La conduction normale va des oreillettes aux ventricules et est dite antérograde. 

 Voies de conduction normales

Les cellules cardionectricessont des cellules douées d’automatisme. L’activité électrique cardiaque prend naissance au niveau du nœud sinusal qui est le « pace-maker » du cœur. L’influx dépolarise ensuite, de proche en proche, l’ensemble du massif auriculaire et rejoint le N.A.V. par les faisceaux inter-nodaux antérieur et postérieur. La voie antérieure est courte, rapide et directe ; la voie postérieure est lente et plus longue. L’influx électrique dépolarise ensuite le faisceau de His qui, par l’intermédiaire de ses deux branches, droite et gauche, active ainsi simultanément les deux ventricules. Le N.A.V. est le seul passage possible pour l’activité électrique entre les massifs auriculaire et ventriculaire.
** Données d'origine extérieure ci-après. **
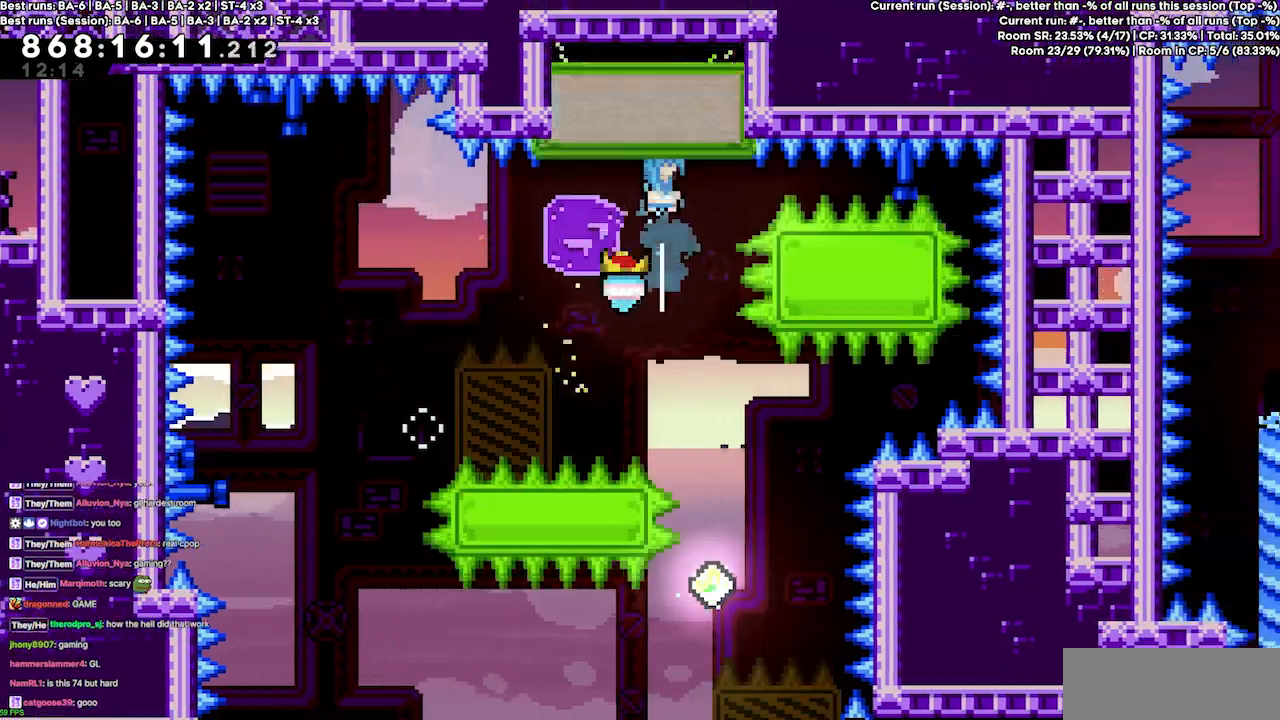
{"keys": ["jump4"], "events": [[33, "up", "up"], [233, "right", "down"], [433, "right", "up"]]}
En effet, les anneaux mitral et tricuspide sont en continuité, renforcés au centre par le noyau fibreux central qui est traversé par le N.A.V. Ils sont formés par des structures fibreuses imperméables au courant électrique [14]. Quant à la voie nodale, elle a une conduction décrémentielle jouant ainsi un rôle de filtre. Ainsi tous les stimuli rapides parvenant au N.A.V. ne peuvent être conduits aux ventricules [33]. La dépolarisation myocardique s’accompagne d’une période réfractaire subdivisée en période réfractaire absolue (P.R.A.) et période réfractaire relative (P.R.R.). Pendant la P.R.A. un stimulus électrique n’entraîne aucune réponse. La conduction normale antérograde est caractérisée par un ralentissement initial au niveau de la portion haute du N.A.V., suivi d’une conduction rapide par le faisceau de His et le réseau de Purkinje. 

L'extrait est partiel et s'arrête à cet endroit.